Description of the task =>
Give the data again in its entirety, exactly as provided.

Available data =>

+++++

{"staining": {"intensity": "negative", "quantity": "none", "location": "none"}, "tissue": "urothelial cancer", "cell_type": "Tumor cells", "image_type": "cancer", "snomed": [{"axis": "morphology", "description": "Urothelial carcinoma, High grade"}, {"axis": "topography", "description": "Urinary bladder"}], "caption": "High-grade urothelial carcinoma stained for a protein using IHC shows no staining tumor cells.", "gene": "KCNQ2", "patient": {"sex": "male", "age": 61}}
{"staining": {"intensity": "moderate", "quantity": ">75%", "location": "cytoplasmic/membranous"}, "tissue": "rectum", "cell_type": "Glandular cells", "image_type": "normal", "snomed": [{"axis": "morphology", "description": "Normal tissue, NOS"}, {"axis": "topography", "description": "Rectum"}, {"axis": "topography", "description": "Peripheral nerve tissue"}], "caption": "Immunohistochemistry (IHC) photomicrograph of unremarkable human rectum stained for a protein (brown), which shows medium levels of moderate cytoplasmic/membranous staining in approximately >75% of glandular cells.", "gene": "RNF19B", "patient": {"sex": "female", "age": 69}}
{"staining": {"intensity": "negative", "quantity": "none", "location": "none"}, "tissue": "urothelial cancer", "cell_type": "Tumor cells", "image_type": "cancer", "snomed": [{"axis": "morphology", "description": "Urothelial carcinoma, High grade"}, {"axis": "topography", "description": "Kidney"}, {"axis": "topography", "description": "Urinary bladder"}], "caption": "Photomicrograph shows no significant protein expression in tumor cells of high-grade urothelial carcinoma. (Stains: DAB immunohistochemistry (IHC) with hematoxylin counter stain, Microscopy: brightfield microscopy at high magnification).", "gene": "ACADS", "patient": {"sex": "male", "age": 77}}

+++++

Answer to this exercise =>
{"staining": {"intensity": "negative", "quantity": "none", "location": "none"}, "tissue": "urothelial cancer", "cell_type": "Tumor cells", "image_type": "cancer", "snomed": [{"axis": "morphology", "description": "Urothelial carcinoma, High grade"}, {"axis": "topography", "description": "Urinary bladder"}], "caption": "High-grade urothelial carcinoma stained for a protein using IHC shows no staining tumor cells.", "gene": "KCNQ2", "patient": {"sex": "male", "age": 61}}
{"staining": {"intensity": "moderate", "quantity": ">75%", "location": "cytoplasmic/membranous"}, "tissue": "rectum", "cell_type": "Glandular cells", "image_type": "normal", "snomed": [{"axis": "morphology", "description": "Normal tissue, NOS"}, {"axis": "topography", "description": "Rectum"}, {"axis": "topography", "description": "Peripheral nerve tissue"}], "caption": "Immunohistochemistry (IHC) photomicrograph of unremarkable human rectum stained for a protein (brown), which shows medium levels of moderate cytoplasmic/membranous staining in approximately >75% of glandular cells.", "gene": "RNF19B", "patient": {"sex": "female", "age": 69}}
{"staining": {"intensity": "negative", "quantity": "none", "location": "none"}, "tissue": "urothelial cancer", "cell_type": "Tumor cells", "image_type": "cancer", "snomed": [{"axis": "morphology", "description": "Urothelial carcinoma, High grade"}, {"axis": "topography", "description": "Kidney"}, {"axis": "topography", "description": "Urinary bladder"}], "caption": "Photomicrograph shows no significant protein expression in tumor cells of high-grade urothelial carcinoma. (Stains: DAB immunohistochemistry (IHC) with hematoxylin counter stain, Microscopy: brightfield microscopy at high magnification).", "gene": "ACADS", "patient": {"sex": "male", "age": 77}}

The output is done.